# [Short problem]
Rewrite the rows below, swapping "Transcribe" for "Write out" wherever it occurs and keeping everything else as it is.

# [Task material]
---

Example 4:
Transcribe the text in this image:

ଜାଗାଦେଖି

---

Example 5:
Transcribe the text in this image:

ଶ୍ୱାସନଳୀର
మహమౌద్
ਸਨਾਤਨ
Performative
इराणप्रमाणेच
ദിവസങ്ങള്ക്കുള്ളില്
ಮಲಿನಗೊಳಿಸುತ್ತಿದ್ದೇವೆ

# [Problem solution]
---

Example 4:
Write out the text in this image:

ଜାଗାଦେଖି

---

Example 5:
Write out the text in this image:

ଶ୍ୱାସନଳୀର
మహమౌద్
ਸਨਾਤਨ
Performative
इराणप्रमाणेच
ദിവസങ്ങള്ക്കുള്ളില്
ಮಲಿನಗೊಳಿಸುತ್ತಿದ್ದೇವೆ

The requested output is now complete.